[Stored data entries]
-*-

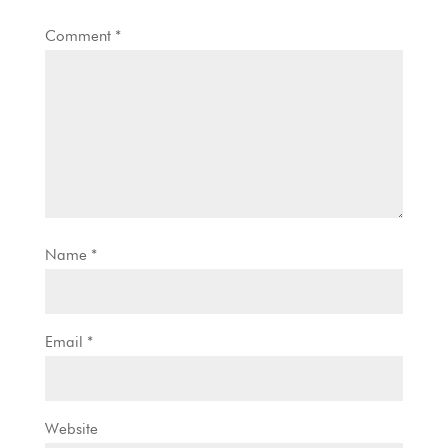
Comment
*
Name
*
Email
*
Website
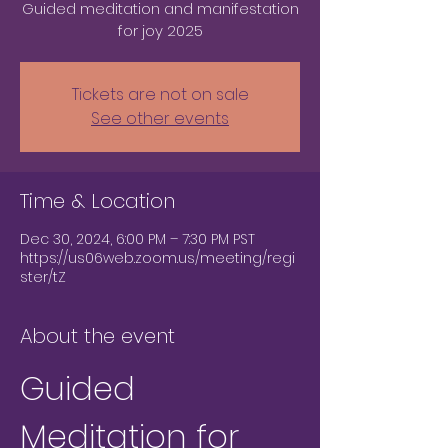
Guided meditation and manifestation
for joy 2025
Tickets are not on sale
See other events
Time & Location
Dec 30, 2024, 6:00 PM – 7:30 PM PST
https://us06web.zoom.us/meeting/regi
ster/tZ
About the event
Guided 
Meditation for 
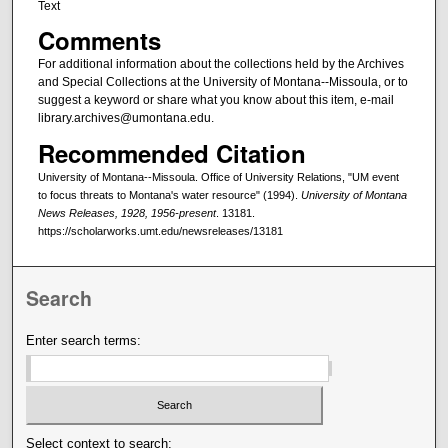
Text
Comments
For additional information about the collections held by the Archives
and Special Collections at the University of Montana--Missoula, or to
suggest a keyword or share what you know about this item, e-mail
library.archives@umontana.edu.
Recommended Citation
University of Montana--Missoula. Office of University Relations, "UM event
to focus threats to Montana's water resource" (1994).
University of Montana
News Releases, 1928, 1956-present
. 13181.
https://scholarworks.umt.edu/newsreleases/13181
Search
Enter search terms:
Select context to search:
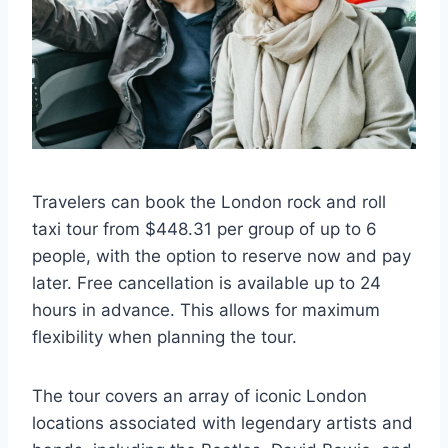
Travelers can book the London rock and roll
taxi tour from $448.31 per group of up to 6
people, with the option to reserve now and pay
later. Free cancellation is available up to 24
hours in advance. This allows for maximum
flexibility when planning the tour.
The tour covers an array of iconic London
locations associated with legendary artists and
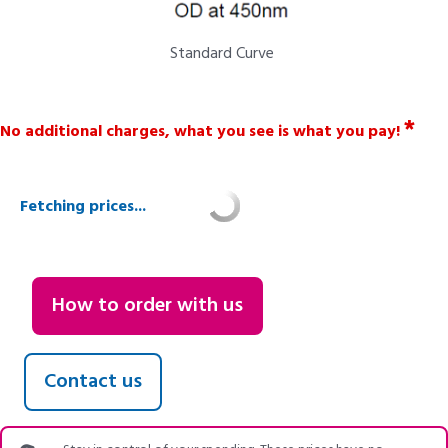
Standard Curve
*
No additional charges, what you see is what you pay!
Fetching prices...
How to order with us
Contact us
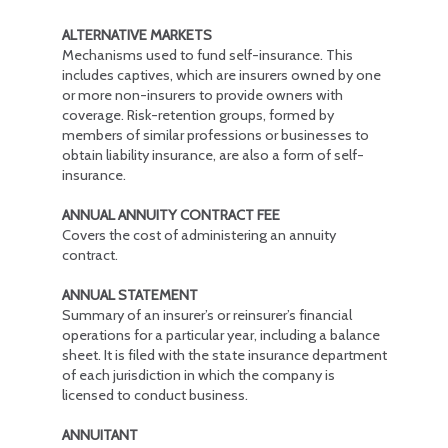
ALTERNATIVE MARKETS
Mechanisms used to fund self-insurance. This
includes captives, which are insurers owned by one
or more non-insurers to provide owners with
coverage. Risk-retention groups, formed by
members of similar professions or businesses to
obtain liability insurance, are also a form of self-
insurance.
ANNUAL ANNUITY CONTRACT FEE
Covers the cost of administering an annuity
contract.
ANNUAL STATEMENT
Summary of an insurer’s or reinsurer’s financial
operations for a particular year, including a balance
sheet. It is filed with the state insurance department
of each jurisdiction in which the company is
licensed to conduct business.
ANNUITANT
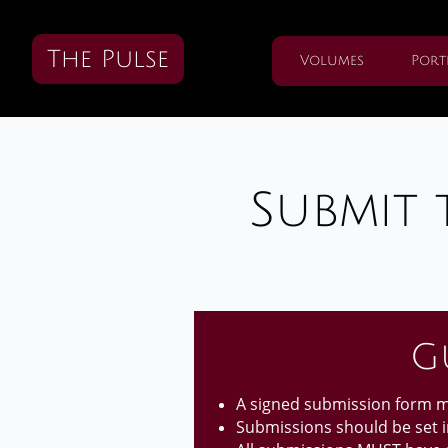
The Pulse
Volumes
Port
Submit 
G
A signed submission form mu
Submissions should be set in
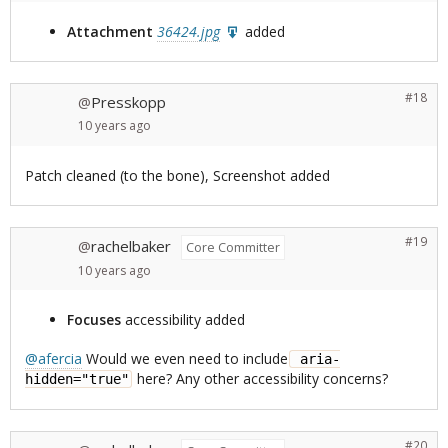
Attachment
36424.jpg
added
#18
Presskopp
@
10 years
ago
Patch cleaned (to the bone), Screenshot added
#19
rachelbaker
@
Core Committer
10 years
ago
Focuses
accessibility added
@afercia
Would we even need to include
 aria-
here? Any other accessibility concerns?
hidden="true"
#20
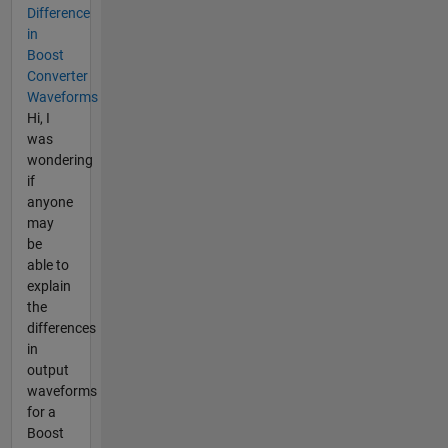
Difference
in
Boost
Converter
Waveforms
Hi, I
was
wondering
if
anyone
may
be
able to
explain
the
differences
in
output
waveforms
for a
Boost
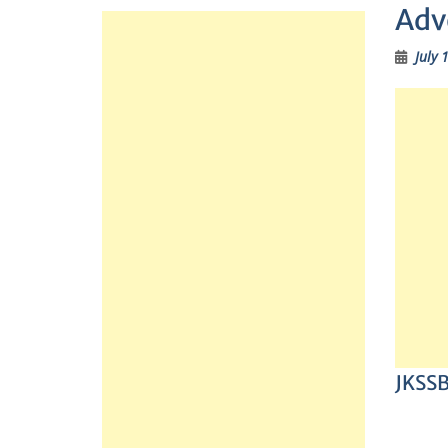
Adv
July 
JKSSB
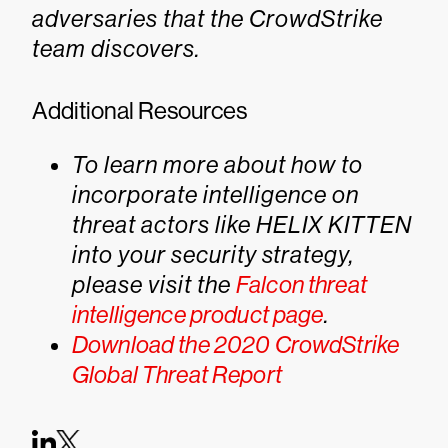
adversaries that the CrowdStrike
team discovers.
Additional Resources
To learn more about how to
incorporate intelligence on
threat actors like HELIX KITTEN
into your security strategy,
please visit the
Falcon threat
intelligence product page
.
Download the 2020 CrowdStrike
Global Threat Report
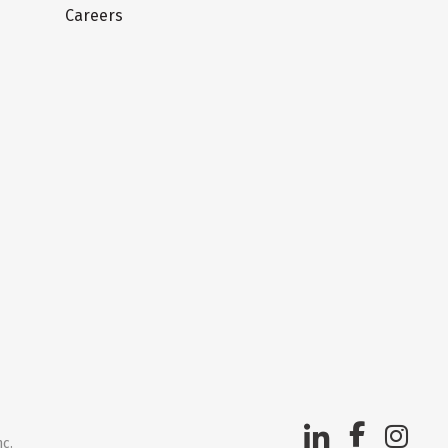
Careers
nc.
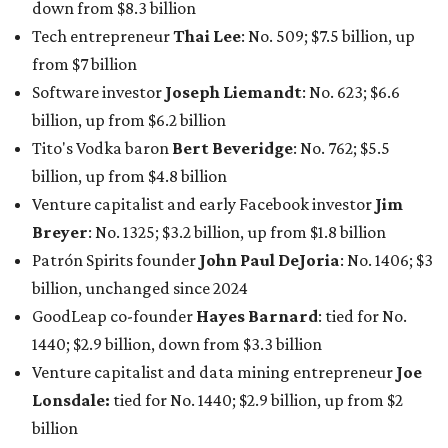
down from $8.3 billion
Tech entrepreneur
Thai Lee
: No. 509; $7.5 billion, up
from $7 billion
Software investor
Joseph Liemandt
: No. 623; $6.6
billion, up from $6.2 billion
Tito's Vodka baron
Bert Beveridge
: No. 762; $5.5
billion, up from $4.8 billion
Venture capitalist and early Facebook investor
Jim
Breyer
: No. 1325; $3.2 billion, up from $1.8 billion
Patrón Spirits founder
John Paul DeJoria
: No. 1406; $3
billion, unchanged since 2024
GoodLeap co-founder
Hayes Barnard
: tied for No.
1440; $2.9 billion, down from $3.3 billion
Venture capitalist and data mining entrepreneur
Joe
Lonsdale:
tied for No. 1440; $2.9 billion, up from $2
billion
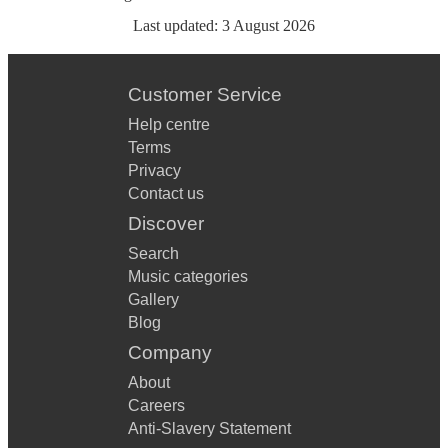
Last updated:
3 August 2026
Customer Service
Help centre
Terms
Privacy
Contact us
Discover
Search
Music categories
Gallery
Blog
Company
About
Careers
Anti-Slavery Statement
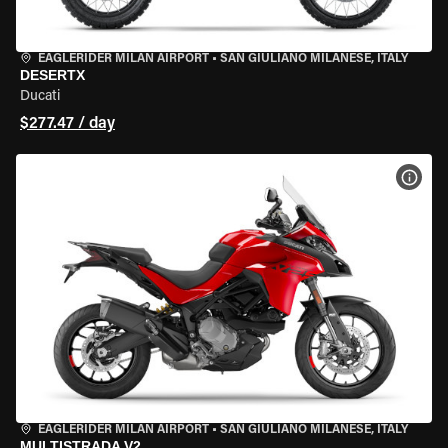
EAGLERIDER MILAN AIRPORT
•
SAN GIULIANO MILANESE, ITALY
DESERTX
Ducati
$277.47 / day
VIEW
EAGLERIDER MILAN AIRPORT
•
SAN GIULIANO MILANESE, ITALY
MULTISTRADA V2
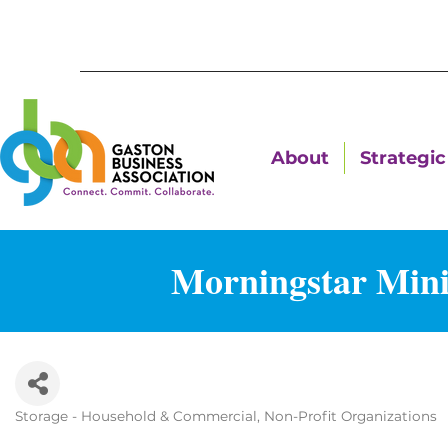
About
Strategic 
Morningstar Mini
Storage - Household & Commercial
Non-Profit Organizations
Categories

-*-

Find each line in the listing that contains the word "accessibility", and copy those lines out in full.

_TASK ANSWER:_
accessibility added
here? Any other accessibility concerns?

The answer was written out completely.